**DATASET EXCERPTS:**
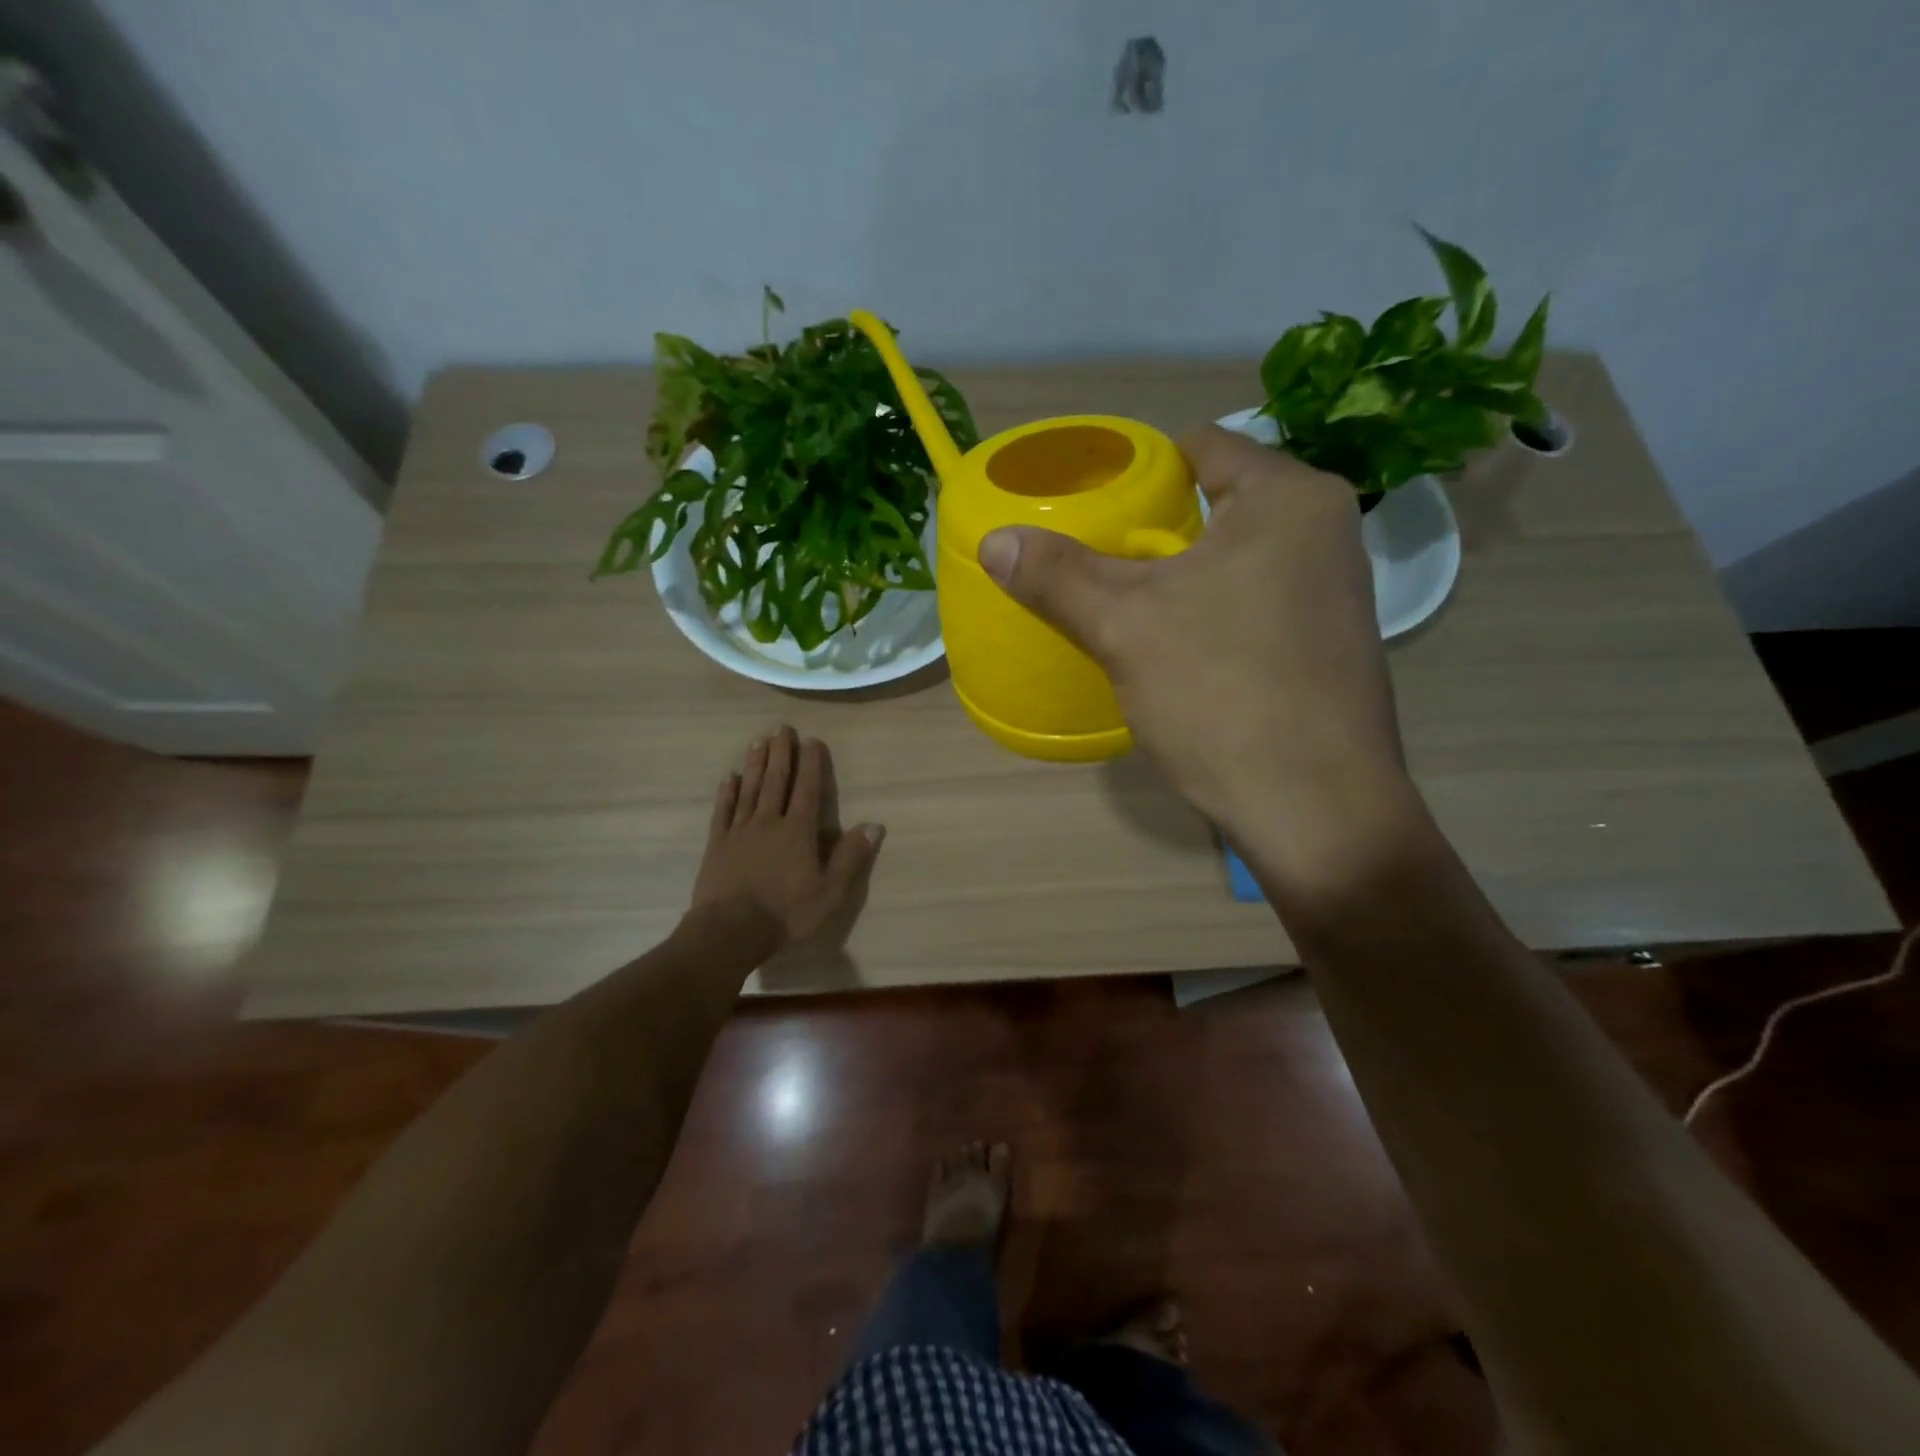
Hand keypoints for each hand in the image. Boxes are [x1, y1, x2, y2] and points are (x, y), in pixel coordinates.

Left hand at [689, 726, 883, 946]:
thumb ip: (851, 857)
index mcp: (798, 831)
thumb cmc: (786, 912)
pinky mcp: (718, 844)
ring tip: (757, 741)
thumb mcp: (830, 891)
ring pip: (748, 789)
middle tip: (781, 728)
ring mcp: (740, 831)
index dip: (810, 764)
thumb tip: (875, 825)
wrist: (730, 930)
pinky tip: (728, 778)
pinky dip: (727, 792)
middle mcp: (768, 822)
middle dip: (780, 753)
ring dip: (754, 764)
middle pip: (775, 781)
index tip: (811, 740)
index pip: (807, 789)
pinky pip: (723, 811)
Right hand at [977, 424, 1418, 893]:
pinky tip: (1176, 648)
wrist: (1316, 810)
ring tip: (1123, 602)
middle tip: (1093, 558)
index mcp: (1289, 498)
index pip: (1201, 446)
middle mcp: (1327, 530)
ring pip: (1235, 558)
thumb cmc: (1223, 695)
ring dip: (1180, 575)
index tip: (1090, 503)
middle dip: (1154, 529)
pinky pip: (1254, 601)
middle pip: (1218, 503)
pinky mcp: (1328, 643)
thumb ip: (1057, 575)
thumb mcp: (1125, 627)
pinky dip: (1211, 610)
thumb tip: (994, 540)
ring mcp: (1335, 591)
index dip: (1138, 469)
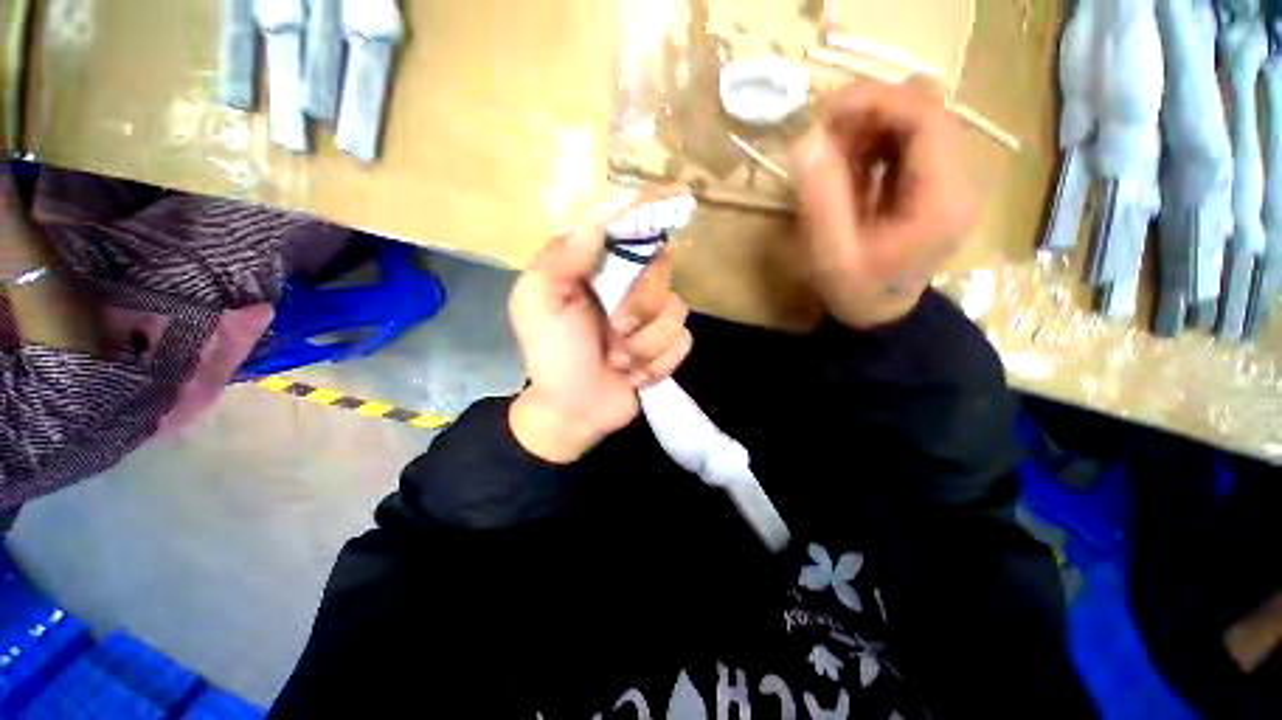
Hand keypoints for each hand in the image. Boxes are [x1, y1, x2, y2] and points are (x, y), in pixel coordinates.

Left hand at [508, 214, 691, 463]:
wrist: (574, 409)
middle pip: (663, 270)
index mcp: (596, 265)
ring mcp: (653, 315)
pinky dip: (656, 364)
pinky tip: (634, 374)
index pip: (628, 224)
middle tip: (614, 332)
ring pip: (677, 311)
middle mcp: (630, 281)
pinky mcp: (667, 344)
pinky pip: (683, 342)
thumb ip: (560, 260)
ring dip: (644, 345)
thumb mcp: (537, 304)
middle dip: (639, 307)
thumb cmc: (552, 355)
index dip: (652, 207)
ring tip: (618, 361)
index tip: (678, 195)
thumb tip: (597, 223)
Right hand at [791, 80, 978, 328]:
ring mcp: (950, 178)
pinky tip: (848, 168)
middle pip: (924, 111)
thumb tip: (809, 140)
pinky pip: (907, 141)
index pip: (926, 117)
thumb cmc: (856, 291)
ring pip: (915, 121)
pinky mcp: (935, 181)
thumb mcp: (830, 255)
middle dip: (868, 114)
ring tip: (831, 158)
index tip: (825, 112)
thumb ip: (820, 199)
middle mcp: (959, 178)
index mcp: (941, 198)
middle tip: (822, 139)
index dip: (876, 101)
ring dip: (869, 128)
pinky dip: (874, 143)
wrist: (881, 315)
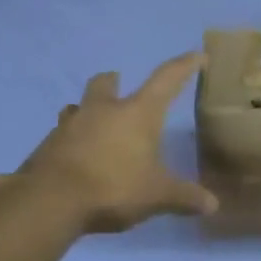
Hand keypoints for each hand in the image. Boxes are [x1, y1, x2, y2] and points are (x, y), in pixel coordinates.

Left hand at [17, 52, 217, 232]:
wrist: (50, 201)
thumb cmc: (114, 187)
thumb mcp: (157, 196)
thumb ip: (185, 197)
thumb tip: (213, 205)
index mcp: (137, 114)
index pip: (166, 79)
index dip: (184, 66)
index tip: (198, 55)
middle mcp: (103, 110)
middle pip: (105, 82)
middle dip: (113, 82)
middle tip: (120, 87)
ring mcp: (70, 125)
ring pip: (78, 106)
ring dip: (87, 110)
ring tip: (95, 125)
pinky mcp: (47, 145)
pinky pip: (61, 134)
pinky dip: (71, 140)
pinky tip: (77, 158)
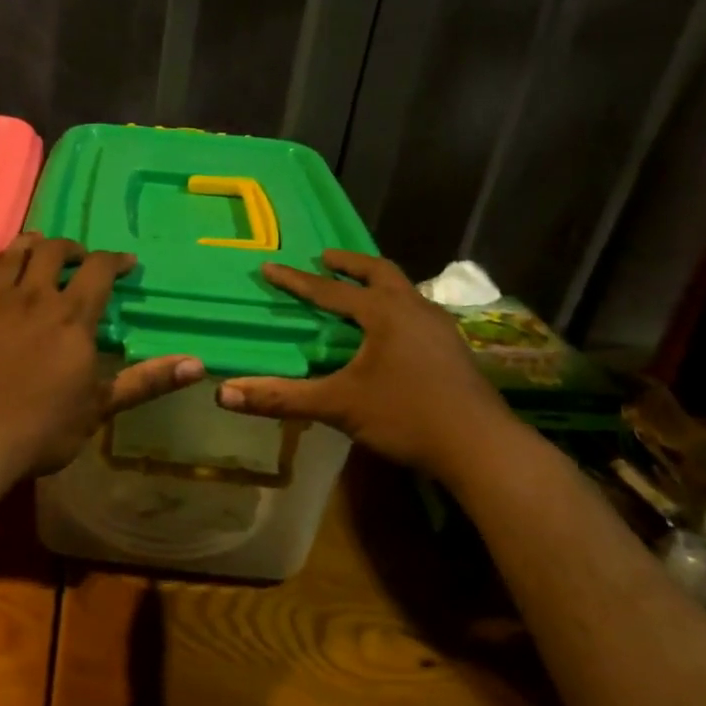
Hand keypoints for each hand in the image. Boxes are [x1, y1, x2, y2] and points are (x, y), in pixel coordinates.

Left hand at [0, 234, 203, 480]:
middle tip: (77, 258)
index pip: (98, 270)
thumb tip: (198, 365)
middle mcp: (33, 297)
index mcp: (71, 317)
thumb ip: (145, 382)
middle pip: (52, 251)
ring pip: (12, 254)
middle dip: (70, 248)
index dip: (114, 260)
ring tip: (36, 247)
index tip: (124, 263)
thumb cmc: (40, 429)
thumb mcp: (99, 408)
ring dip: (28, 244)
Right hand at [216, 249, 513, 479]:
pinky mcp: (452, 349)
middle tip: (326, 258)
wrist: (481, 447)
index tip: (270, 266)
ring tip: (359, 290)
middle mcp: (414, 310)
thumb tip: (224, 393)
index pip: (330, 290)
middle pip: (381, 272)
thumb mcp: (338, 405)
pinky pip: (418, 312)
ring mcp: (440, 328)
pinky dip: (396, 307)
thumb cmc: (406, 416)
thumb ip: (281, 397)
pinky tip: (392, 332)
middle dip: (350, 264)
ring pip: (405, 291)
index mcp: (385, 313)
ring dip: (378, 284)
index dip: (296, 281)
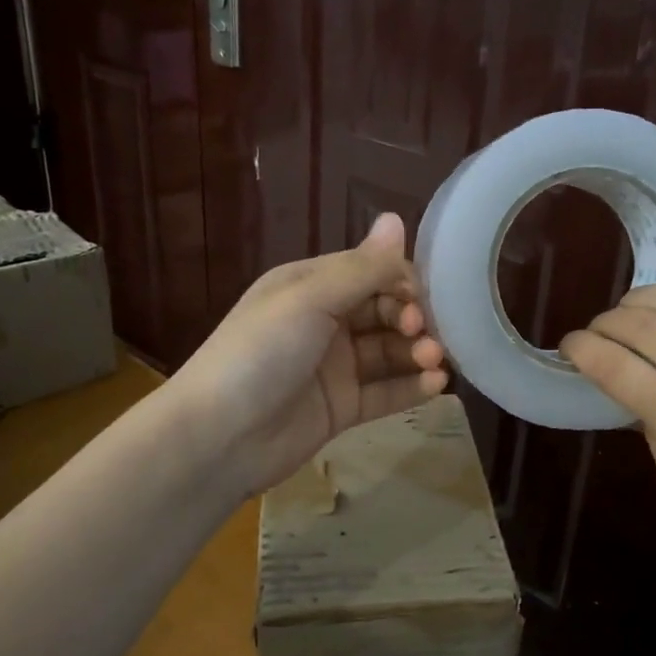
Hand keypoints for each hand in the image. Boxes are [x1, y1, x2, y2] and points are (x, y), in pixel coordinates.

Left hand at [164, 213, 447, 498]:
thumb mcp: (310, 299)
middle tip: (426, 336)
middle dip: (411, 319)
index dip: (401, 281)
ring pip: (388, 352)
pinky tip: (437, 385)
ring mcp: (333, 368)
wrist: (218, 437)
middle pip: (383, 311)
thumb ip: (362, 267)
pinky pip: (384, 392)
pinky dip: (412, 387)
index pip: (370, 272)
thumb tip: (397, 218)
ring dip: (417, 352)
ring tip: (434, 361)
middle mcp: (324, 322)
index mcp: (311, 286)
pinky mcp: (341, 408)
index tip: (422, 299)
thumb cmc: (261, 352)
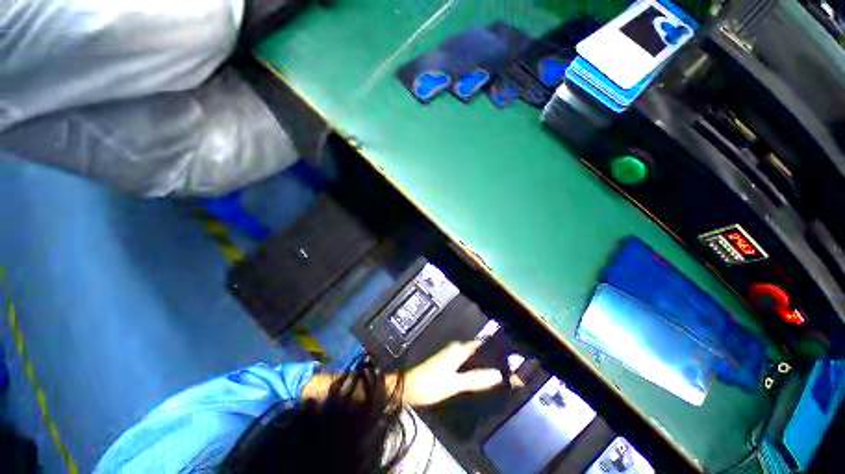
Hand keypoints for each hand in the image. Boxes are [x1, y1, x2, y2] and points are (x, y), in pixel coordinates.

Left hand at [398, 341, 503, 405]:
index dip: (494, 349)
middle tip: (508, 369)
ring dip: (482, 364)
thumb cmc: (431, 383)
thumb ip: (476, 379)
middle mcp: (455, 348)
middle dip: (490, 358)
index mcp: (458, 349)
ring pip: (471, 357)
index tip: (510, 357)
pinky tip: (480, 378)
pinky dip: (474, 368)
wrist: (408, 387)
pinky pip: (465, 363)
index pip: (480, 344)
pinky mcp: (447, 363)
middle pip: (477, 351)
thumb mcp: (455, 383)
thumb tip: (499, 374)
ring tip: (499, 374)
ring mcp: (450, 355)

**ASSIGNMENT:** What is needed is every line of the records above that contains the word "wrist".

**RESPONSE AREA:**
wrist: (730, 930)
wrist: (1316, 810)
wrist: (574, 409)
wrist: (881, 315)
wrist: (50, 201)
wrist: (481, 447)
wrist: (218, 437)
wrist: (408, 387)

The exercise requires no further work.